Un processo al femminile
Le figure femminili, spesso marginalizzate nei racconti storici, hanno trovato qui uno spazio maggiore grazie all’introduzione del personaggio di Suzanne Leenhoff, compagna di Manet, che ha bilanciato la rappresentazione di genere per non lasciare che Victorine Meurent fosse l’unica donna a presenziare: una scelta precisa, che ha sicuramente permesso di arricchire le visioni sul caso.

Carla Tomé, responsabile della programmazione culturale del Musée d’Orsay, ha affermato che la parte più difficile nell’ideare l’evento è stata proprio questa: «All’inizio erano soprattutto le ragazze a voler partecipare. Avere solo donne a rappresentare una maggioranza di uomini sarebbe stato un po’ eccessivo». La stessa giudice Dervieux è intervenuta ripetutamente sottolineando l’ironia di una donna che giudica un’altra donna: «A pensarci bene, ci vorranno diversi anni prima che una donna possa diventare magistrato».
Le Dejeuner di Manet: un dibattito senza tempo
Ma cosa c’è davvero di così scandaloso, nell’opera? In Le Déjeuner sur l’herbe sono rappresentate quattro figure: due uomini e una donna che, al centro della scena, consumano una colazione immersi nel verde, mentre in secondo piano compare un altro personaggio femminile, semi svestito.
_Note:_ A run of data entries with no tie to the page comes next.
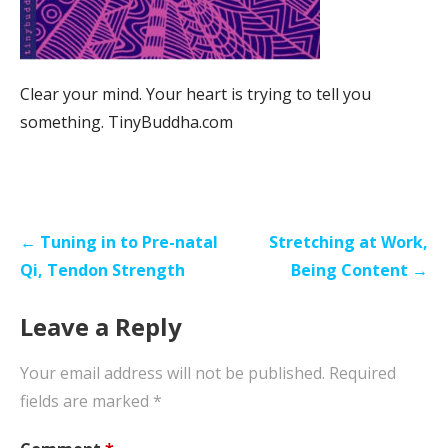
Clear your mind. Your heart is trying to tell you
something. TinyBuddha.com
Post
← Tuning in to Pre-natal
Stretching at Work,
navigation
Qi, Tendon Strength
Being Content →
Leave a Reply
Your email address will not be published.
Required
fields are marked
*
È però la nudità della protagonista a destare scandalo, una nudità che per la prima volta non è legata al mito e non ha alcun pretesto, se non l’aggravante degli abiti contemporanei degli uomini che ancor di più calano la scena in una Parigi quanto mai vicina al 1863.
Dominata da quel «Celeste dell’acqua che svapora nell’atmosfera colorata del verde degli alberi», usando le parole di Argan, l’opera generò un vero e proprio scandalo, anche se Zola riporta che «Da ogni parte si sentiva il respiro ansimante di corpulenti gentiluomini e il rauco sibilo di signori allampanati e su tutto dominavano le stupide risatine flautate delle donne».

Il verdetto
Il pubblico ministero ha definito Manet «Il primo artista clickbait», accusandolo di «Manet-pulazione» e di aver scioccato la borghesia parigina con la stessa strategia di chi oggi usa i social per provocare reazioni. La difesa, invece, ha ribaltato l’accusa: la nudità di Victorine Meurent non sarebbe scandalo ma rivendicazione di libertà. «Il corpo femminile non è un’offesa, è un linguaggio», ha affermato la giovane interprete della modella, difesa da un’avvocata che ha sottolineato come nel dipinto il volto sia riconoscibile ma non necessariamente il corpo.
Dopo una deliberazione, il giudice Dervieux ha emesso il suo salomonico verdetto, intriso di un’ironia non casuale. Ha riconosciuto che l’oltraggio alla corte era stato effettivamente provato ma la sua condanna è suonata come un’assoluzione: ha intimato a Manet di «Continuare a dipingere!». Una sentenza che, in un colpo solo, ha riconosciuto la capacità dell’arte di turbare l’ordine costituito e ne ha anche sancito il diritto inalienabile a farlo.